**Problem to work on:** Report every line in the rows below that contains the word "processing". Case counts.

Content starts

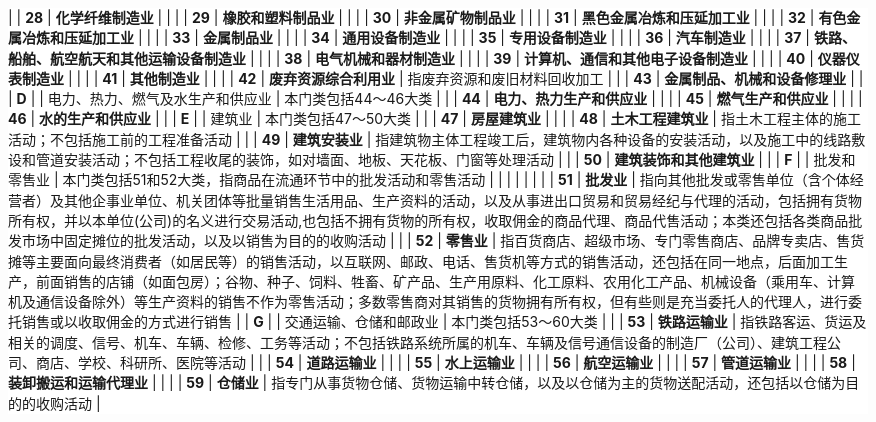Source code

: |          | **28**            | **化学纤维制造业**                           |                                                              |
|          | **29**            | **橡胶和塑料制品业**                         |                                                              |
|          | **30**            | **非金属矿物制品业**                         |                                                              |
|          | **31**            | **黑色金属冶炼和压延加工业**                 |                                                              |
|          | **32**            | **有色金属冶炼和压延加工业**                 |                                                              |
|          | **33**            | **金属制品业**                               |                                                              |
|          | **34**            | **通用设备制造业**                           |                                                              |
|          | **35**            | **专用设备制造业**                           |                                                              |
|          | **36**            | **汽车制造业**                               |                                                              |
|          | **37**            | **铁路、船舶、航空航天和其他运输设备制造业** |                                                              |
|          | **38**            | **电气机械和器材制造业**                     |                                                              |
|          | **39**            | **计算机、通信和其他电子设备制造业**         |                                                              |
|          | **40**            | **仪器仪表制造业**                           |                                                              |
|          | **41**            | **其他制造业**                               |                                                              |
|          | **42**            | **废弃资源综合利用业**                       | 指废弃资源和废旧材料回收加工                                 |
|          | **43**            | **金属制品、机械和设备修理业**               |                                                              |
| **D**    |                   | 电力、热力、燃气及水生产和供应业             | 本门类包括44～46大类                                         |
|          | **44**            | **电力、热力生产和供应业**                   |                                                              |
|          | **45**            | **燃气生产和供应业**                         |                                                              |
|          | **46**            | **水的生产和供应业**                         |                                                              |
| **E**    |                   | 建筑业                                       | 本门类包括47～50大类                                         |
|          | **47**            | **房屋建筑业**                               |                                                              |
|          | **48**            | **土木工程建筑业**                           | 指土木工程主体的施工活动；不包括施工前的工程准备活动         |
|          | **49**            | **建筑安装业**                               | 指建筑物主体工程竣工后，建筑物内各种设备的安装活动，以及施工中的线路敷设和管道安装活动；不包括工程收尾的装饰，如对墙面、地板、天花板、门窗等处理活动 |
|          | **50**            | **建筑装饰和其他建筑业**                     |                                                              |
| **F**    |                   | 批发和零售业                                 | 本门类包括51和52大类，指商品在流通环节中的批发活动和零售活动 |
|          |                   |                                              |                                                              |
|          | **51**            | **批发业**                                   | 指向其他批发或零售单位（含个体经营者）及其他企事业单位、机关团体等批量销售生活用品、生产资料的活动，以及从事进出口贸易和贸易经纪与代理的活动，包括拥有货物所有权，并以本单位(公司)的名义进行交易活动,也包括不拥有货物的所有权，收取佣金的商品代理、商品代售活动；本类还包括各类商品批发市场中固定摊位的批发活动，以及以销售为目的的收购活动 |
|          | **52**            | **零售业**                                   | 指百货商店、超级市场、专门零售商店、品牌专卖店、售货摊等主要面向最终消费者（如居民等）的销售活动，以互联网、邮政、电话、售货机等方式的销售活动，还包括在同一地点，后面加工生产，前面销售的店铺（如面包房）；谷物、种子、饲料、牲畜、矿产品、生产用原料、化工原料、农用化工产品、机械设备（乘用车、计算机及通信设备除外）等生产资料的销售不作为零售活动；多数零售商对其销售的货物拥有所有权，但有些则是充当委托人的代理人，进行委托销售或以收取佣金的方式进行销售 |
| **G**    |                   | 交通运输、仓储和邮政业                       | 本门类包括53～60大类                                         |
|          | **53**            | **铁路运输业**                               | 指铁路客运、货运及相关的调度、信号、机车、车辆、检修、工务等活动；不包括铁路系统所属的机车、车辆及信号通信设备的制造厂（公司）、建筑工程公司、商店、学校、科研所、医院等活动 |
|          | **54**            | **道路运输业**                               |                                                              |
|          | **55**            | **水上运输业**                               |                                                              |
|          | **56**            | **航空运输业**                               |                                                              |
|          | **57**            | **管道运输业**                               |                                                              |
|          | **58**            | **装卸搬运和运输代理业**                     |                                                              |
|          | **59**            | **仓储业**                                   | 指专门从事货物仓储、货物运输中转仓储，以及以仓储为主的货物送配活动，还包括以仓储为目的的收购活动 |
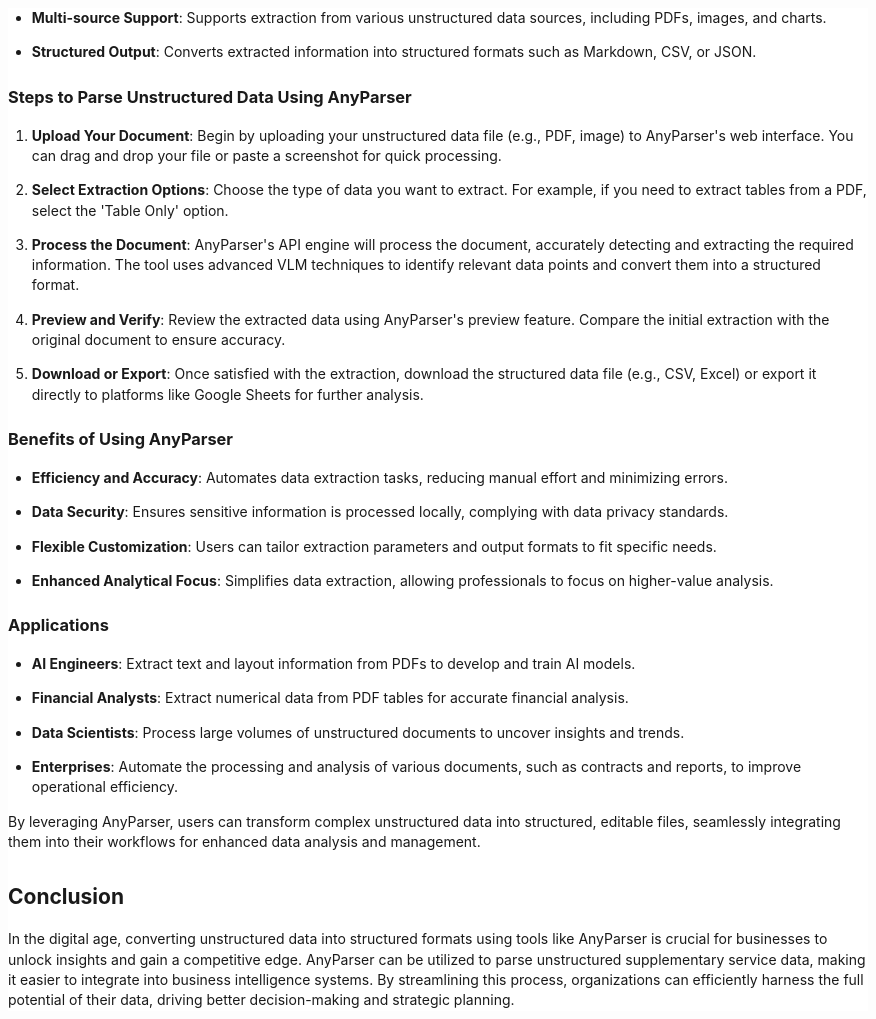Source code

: - **Multi-source Support**: Supports extraction from various unstructured data sources, including PDFs, images, and charts.

- **Structured Output**: Converts extracted information into structured formats such as Markdown, CSV, or JSON.

### Steps to Parse Unstructured Data Using AnyParser

1. **Upload Your Document**: Begin by uploading your unstructured data file (e.g., PDF, image) to AnyParser's web interface. You can drag and drop your file or paste a screenshot for quick processing.

2. **Select Extraction Options**: Choose the type of data you want to extract. For example, if you need to extract tables from a PDF, select the 'Table Only' option.

3. **Process the Document**: AnyParser's API engine will process the document, accurately detecting and extracting the required information. The tool uses advanced VLM techniques to identify relevant data points and convert them into a structured format.

4. **Preview and Verify**: Review the extracted data using AnyParser's preview feature. Compare the initial extraction with the original document to ensure accuracy.

5. **Download or Export**: Once satisfied with the extraction, download the structured data file (e.g., CSV, Excel) or export it directly to platforms like Google Sheets for further analysis.

### Benefits of Using AnyParser

- **Efficiency and Accuracy**: Automates data extraction tasks, reducing manual effort and minimizing errors.

- **Data Security**: Ensures sensitive information is processed locally, complying with data privacy standards.

- **Flexible Customization**: Users can tailor extraction parameters and output formats to fit specific needs.

- **Enhanced Analytical Focus**: Simplifies data extraction, allowing professionals to focus on higher-value analysis.

### Applications

- **AI Engineers**: Extract text and layout information from PDFs to develop and train AI models.

- **Financial Analysts**: Extract numerical data from PDF tables for accurate financial analysis.

- **Data Scientists**: Process large volumes of unstructured documents to uncover insights and trends.

- **Enterprises**: Automate the processing and analysis of various documents, such as contracts and reports, to improve operational efficiency.

By leveraging AnyParser, users can transform complex unstructured data into structured, editable files, seamlessly integrating them into their workflows for enhanced data analysis and management.

## Conclusion

In the digital age, converting unstructured data into structured formats using tools like AnyParser is crucial for businesses to unlock insights and gain a competitive edge. AnyParser can be utilized to parse unstructured supplementary service data, making it easier to integrate into business intelligence systems. By streamlining this process, organizations can efficiently harness the full potential of their data, driving better decision-making and strategic planning.
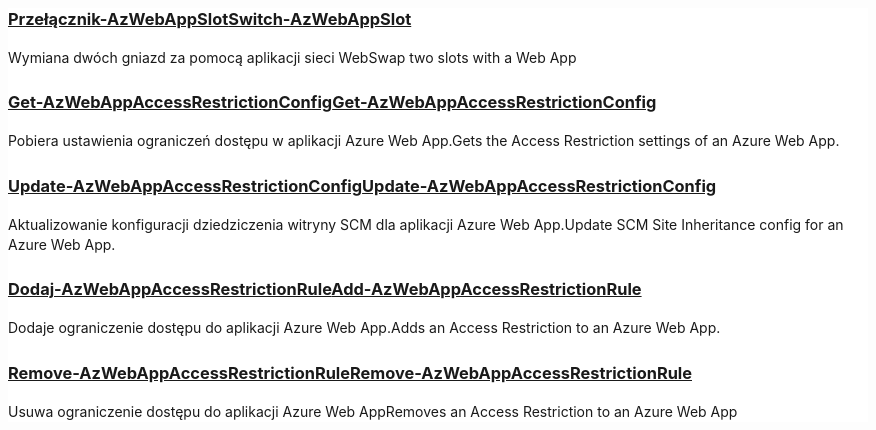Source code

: ### [<span data-ttu-id="df4fe-189">Przełącznik-AzWebAppSlot</span><span class="sxs-lookup"><span data-stu-id="df4fe-189">Switch-AzWebAppSlot</span></span>](Switch-AzWebAppSlot.md)
<span data-ttu-id="df4fe-190">Wymiana dwóch gniazd za pomocą aplikacji sieci Web</span><span class="sxs-lookup"><span data-stu-id="df4fe-190">Swap two slots with a Web App</span></span>

### [<span data-ttu-id="df4fe-191">Get-AzWebAppAccessRestrictionConfig</span><span class="sxs-lookup"><span data-stu-id="df4fe-191">Get-AzWebAppAccessRestrictionConfig</span></span>](Get-AzWebAppAccessRestrictionConfig.md)
<span data-ttu-id="df4fe-192">Pobiera ustawienia ograniczeń dostępu w aplikacji Azure Web App.</span><span class="sxs-lookup"><span data-stu-id="df4fe-192">Gets the Access Restriction settings of an Azure Web App.</span></span>

### [<span data-ttu-id="df4fe-193">Update-AzWebAppAccessRestrictionConfig</span><span class="sxs-lookup"><span data-stu-id="df4fe-193">Update-AzWebAppAccessRestrictionConfig</span></span>](Update-AzWebAppAccessRestrictionConfig.md)
<span data-ttu-id="df4fe-194">Aktualizowanie konfiguracji dziedziczenia witryny SCM dla aplikacji Azure Web App.</span><span class="sxs-lookup"><span data-stu-id="df4fe-194">Update SCM Site Inheritance config for an Azure Web App.</span></span>

### [<span data-ttu-id="df4fe-195">Dodaj-AzWebAppAccessRestrictionRule</span><span class="sxs-lookup"><span data-stu-id="df4fe-195">Add-AzWebAppAccessRestrictionRule</span></span>](Add-AzWebAppAccessRestrictionRule.md)
<span data-ttu-id="df4fe-196">Dodaje ograniczenie dostępu do aplikacji Azure Web App.</span><span class="sxs-lookup"><span data-stu-id="df4fe-196">Adds an Access Restriction to an Azure Web App.</span></span>

### [<span data-ttu-id="df4fe-197">Remove-AzWebAppAccessRestrictionRule</span><span class="sxs-lookup"><span data-stu-id="df4fe-197">Remove-AzWebAppAccessRestrictionRule</span></span>](Remove-AzWebAppAccessRestrictionRule.md)
<span data-ttu-id="df4fe-198">Usuwa ograniczenie dostępu do aplikacji Azure Web App</span><span class="sxs-lookup"><span data-stu-id="df4fe-198">Removes an Access Restriction to an Azure Web App</span></span>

Content ends

**Worked solution:**
1. **Upload Your Document**: Begin by uploading your unstructured data file (e.g., PDF, image) to AnyParser's web interface. You can drag and drop your file or paste a screenshot for quick processing.
- **Enterprises**: Automate the processing and analysis of various documents, such as contracts and reports, to improve operational efficiency.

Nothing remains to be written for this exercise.